Professional goals and practice needs are appropriate topics for contract negotiations. Since personnel directors, hospital administrators, and hospital lawyers may have difficulty relating to these discussions, the nurse negotiating team has to be able to provide sufficient information to help prepare these individuals to understand the inclusion of professional goals and practice needs into the collective bargaining process and as entries into the agreed-upon contract. The resolution of disagreements about professional issues necessitates there be time for a thoughtful process by those who are appropriately prepared to reach agreements through the negotiating process. Perhaps the complex issues, such as recruitment, retention, staffing, and health and safety, are better addressed in the more collegial setting of the nontraditional model; however, many of these issues are paramount to the creation of a safe and effective work environment for nurses and need to be addressed in both types of negotiation (Institute of Medicine, 2004).
The Debate Over Collective Bargaining
Collective Bargaining: Perspectives of the Traditional Approach
Is There a Place for Collective Bargaining in Nursing?

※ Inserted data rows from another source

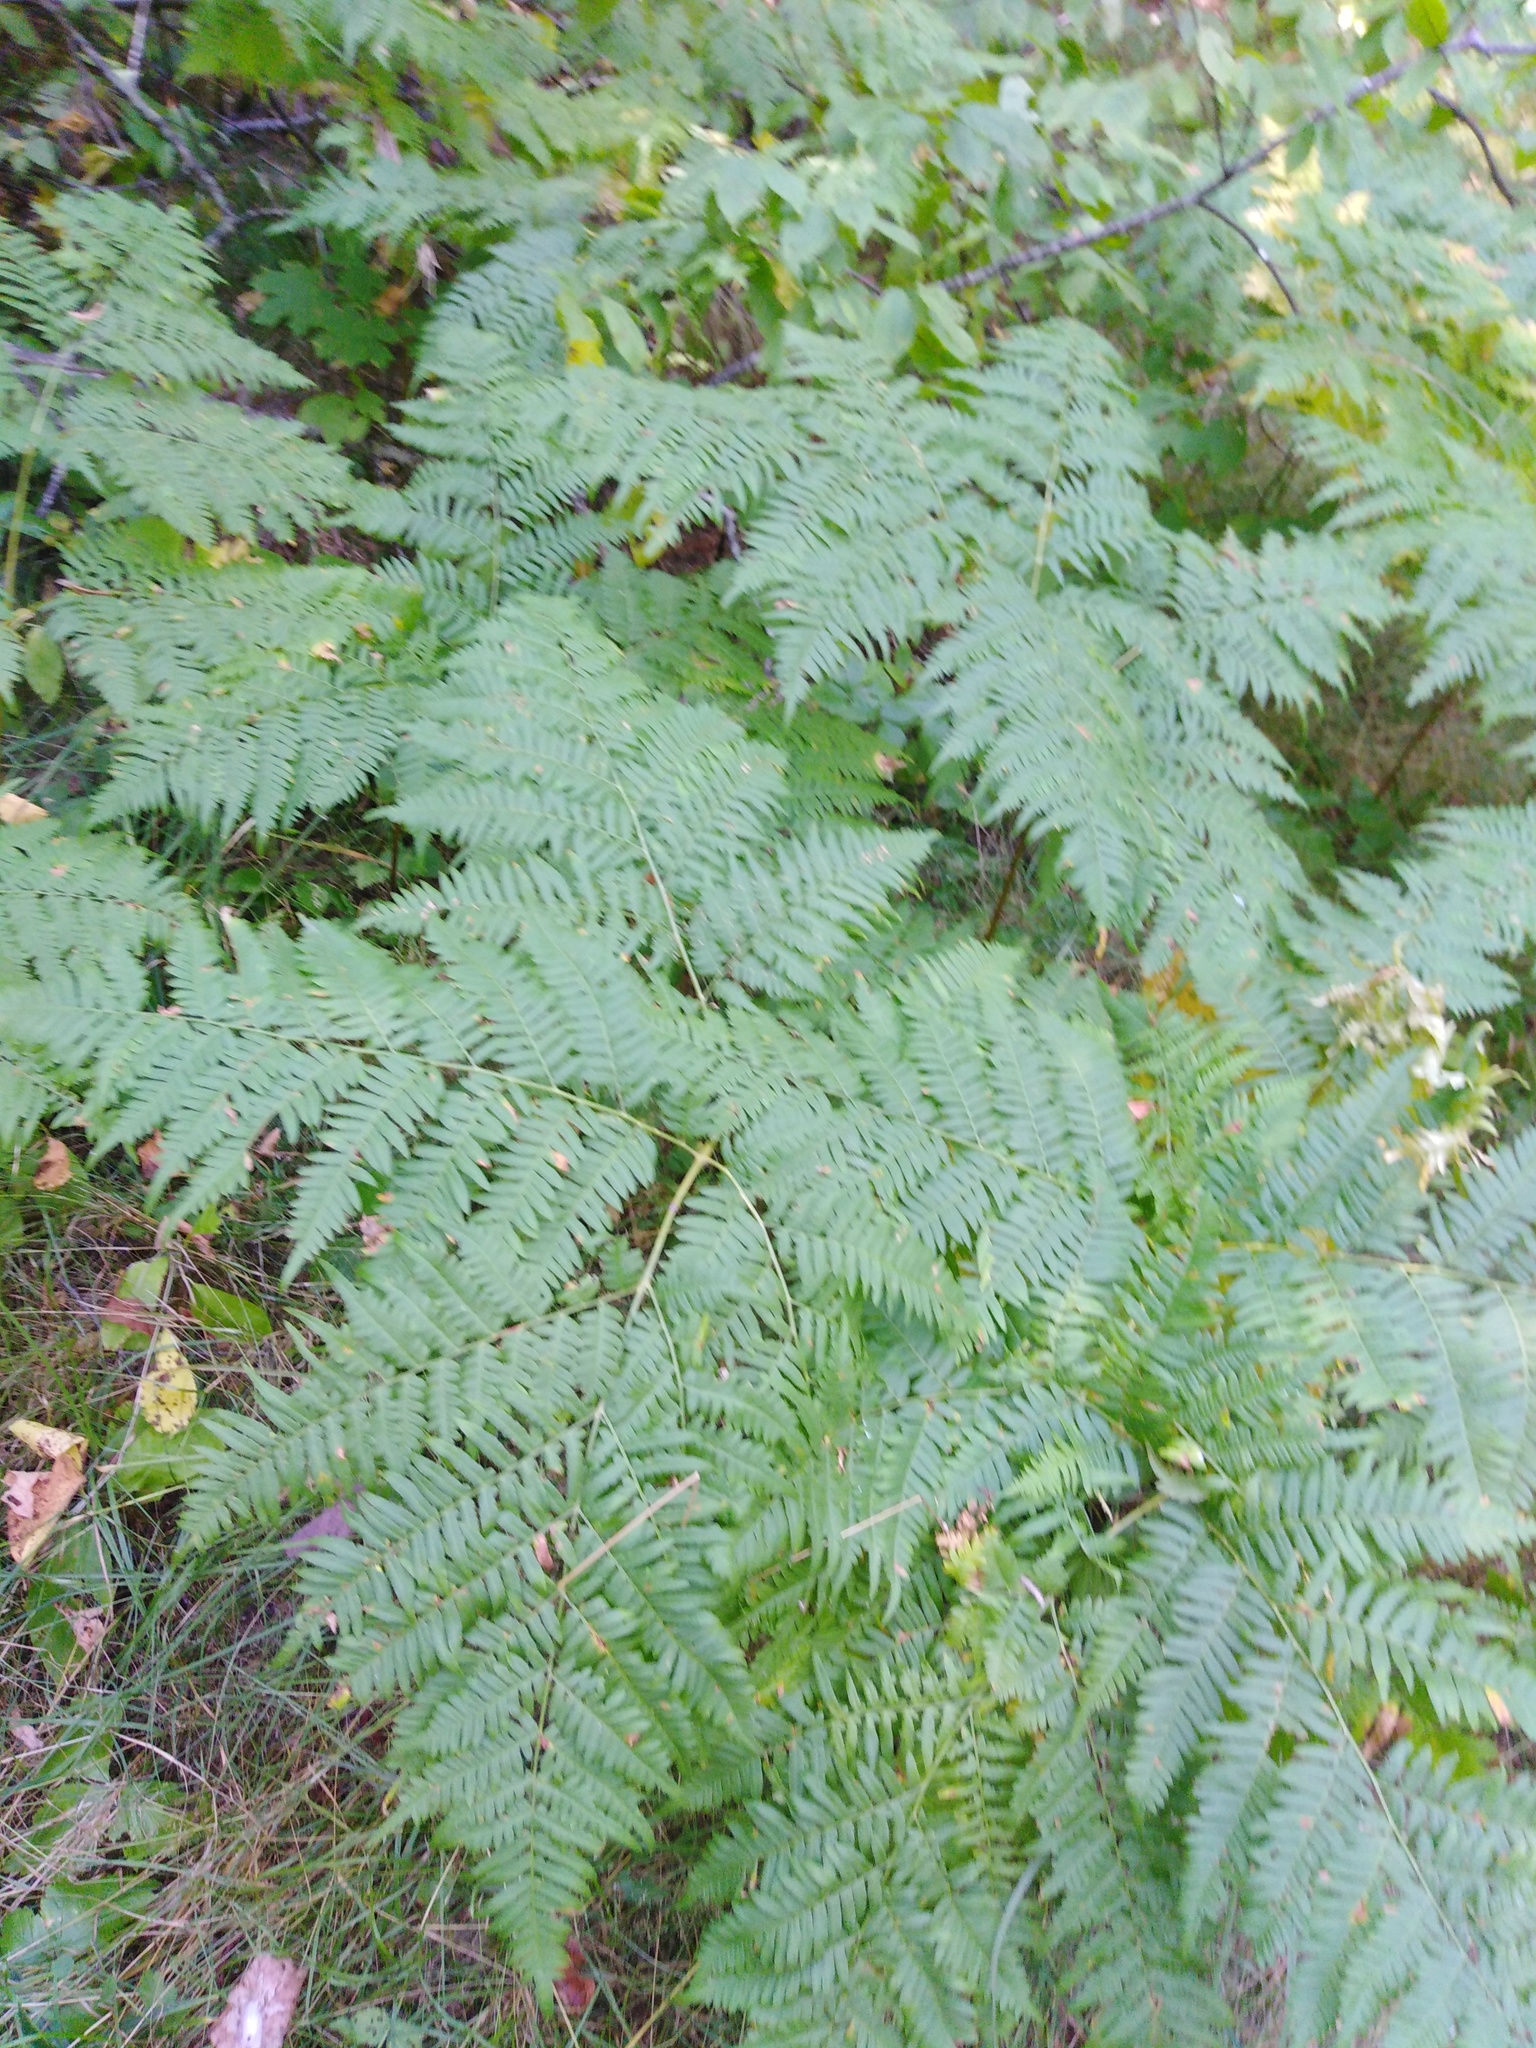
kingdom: Plantae
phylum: Tracheophyta
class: Polypodiopsida
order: Polypodiales
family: Dennstaedtiaceae
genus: Pteridium
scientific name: Pteridium aquilinum
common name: Bracken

Should nurses use collective bargaining if they are members of a profession? Is nursing a profession or an occupation? These are questions nursing has debated since the late 1950s, and the discussion and debate continues today. Nursing often looks for assistance outside of the occupation/profession to help resolve issues, but these two questions can and should be resolved by nursing if there is the desire to be recognized as independent and in control of our practice.
A profession can be defined as a vocation that requires a long period of specialized educational, to prepare one for service to society (Blais et al, 2002). This specialized education is one that is generally a part of a baccalaureate program as is the minimum required for most professions. Because of their expertise and the value of their service, members of a profession are granted a measure of autonomy in their work. This autonomy permits practitioners to make independent judgments and decisions on the basis of a theoretical framework that is learned through study and practice. While there may still be some who do not agree with the need for baccalaureate education to be designated as a profession, consideration needs to be given to the fact that not being designated as a profession continues to keep nurses from reaching the potential of their contributions to patients and the health care system. In each state, registered nursing is categorized as an occupation by the respective labor boards and many decisions regarding the position of nursing in an organization are based on this definition as an occupation. For purposes of the discussion on traditional and nontraditional collective bargaining, the role of nursing will be addressed as that of a profession.
Conflict arises as nurse-employees advocate for a professional role in patient care when they are not classified as a profession by labor definitions and by the hiring facilities. The health care institutions hire nurses as members of an occupation who are essentially managed and led by the organization’s formal leaders who often focus on productivity and savings. This is believed to be a factor leading nurses to consider unionization as the only way they can gain some control over their practice.